El principal desafío de las inmobiliarias será en los próximos dos años

Empresas del sector han ofrecido a los compradores que han hecho el trámite de la promesa de venta, la devolución del pie y la eliminación de multas. Dentro de un plazo de 12 a 18 meses se identificaría con mayor precisión el resultado de esta estrategia.

 

Ante la actual contingencia sanitaria provocada por la propagación del Covid-19, la agencia clasificadora de riesgo ICR encargada de evaluar el riesgo que presentan ciertas inversiones, modificó desde Estable a En Observación la tendencia asignada a las clasificaciones de Socovesa, Constructora Moller y Perez-Cotapos, Paz Corp e Ingevec.

La firma señaló al Diario Financiero que la propagación del virus implicó una modificación en las expectativas económicas, con efecto en el sector inmobiliario y construcción, que venía precedentemente afectado por la situación económica relacionada con el estallido social

“La paralización de obras producto de las medidas adoptadas por el gobierno central para evitar la propagación del virus ha implicado un desafío para la gestión de la liquidez de las empresas de la industria, en un contexto donde las estimaciones realizadas por la Cámara Chilena de la Construcción muestran una reducción en la inversión sectorial agregada de 10,5% para 2020”, señaló al medio la agencia.

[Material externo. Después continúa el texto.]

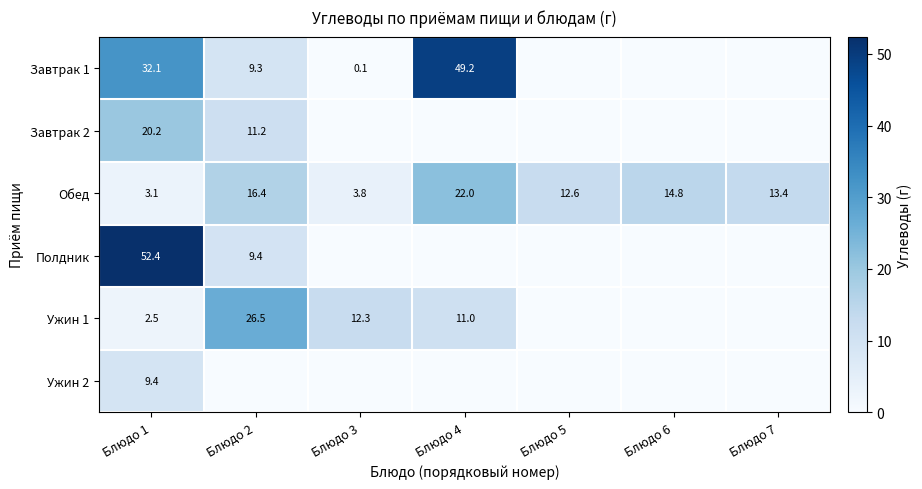

At which label does Обед first exceed 13?

Блюдо 2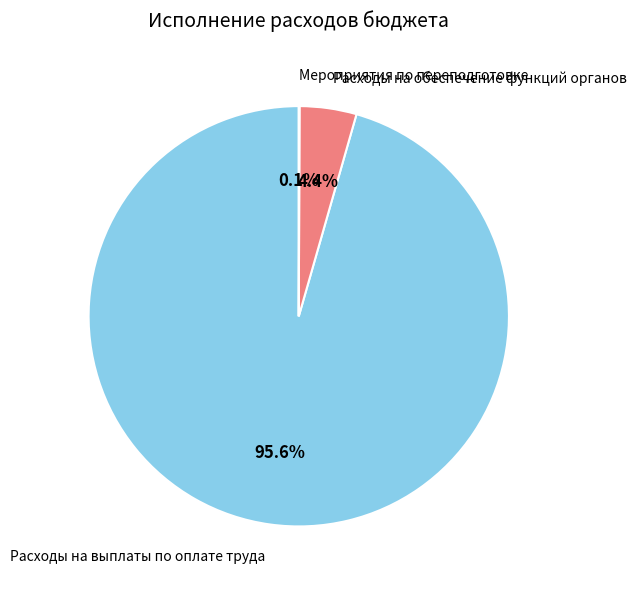

Is there any slice that represents more than half of the pie?

Yes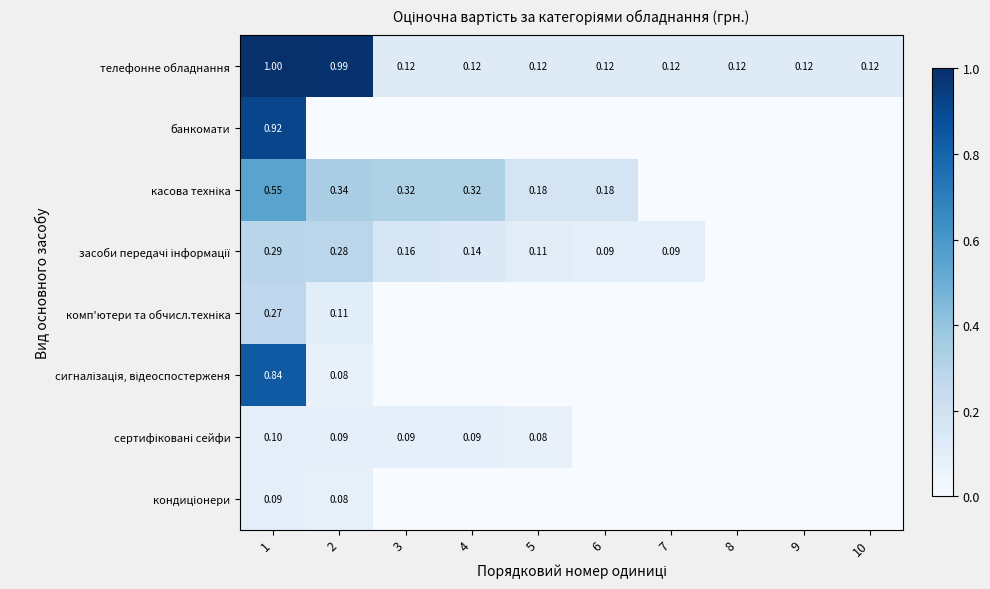

Rank the series by their maximum value, from highest to lowest.

телефонне обладнання, банкомати, сигналізація, відеоспостерженя, касова техніка, засоби передачі інформації, комп'ютери та обчисл.техніка, сертифіковані сейфи, кондиціонери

Por lo tanto, se proyecta que el entorno actual potenciaría los efectos negativos que la consultora identificó en diciembre de 2019, luego de lo ocurrido a partir del estallido social del 18 octubre pasado.

Asimismo, indican que las mayores tasas de desempleo impactarían en los desistimientos de promesas, y los niveles de contratos y adjudicaciones se reducirían con mayor fuerza en proyectos de edificación. Junto con esto, enfatizaron que el principal desafío ocurriría entre 2021 y 2022, cuando la menor base de actividad generada en 2020 podría presionar sus resultados. 

Actualmente diversas inmobiliarias están ejecutando novedosas medidas, sobretodo para beneficiar a los clientes. Las compañías mencionadas, han ofrecido a los compradores que han hecho el trámite de la promesa de venta, la devolución del pie y la eliminación de multas, a excepción de los gastos operativos. 

“Por esto, estimamos que dentro de un plazo de 12 a 18 meses se identificaría con mayor precisión el resultado de las medidas que están llevando a cabo las empresas evaluadas por ICR para hacer frente a un escenario inmobiliario con demanda a la baja, y con una menor ejecución de obras de construcción por el ajuste en el nivel de contratos y adjudicaciones, justificándose de este modo, la asignación de una tendencia en observación por el momento” 

Si bien la modificación del outlook es transversal para las compañías clasificadas, ICR precisó que cada una presenta un grado particular de exposición a los impactos negativos del Covid-19, el cual depende de variables como la diversificación de su negocio, estructura de financiamiento, nivel de liquidez, calidad de indicadores, crediticios, entre otros.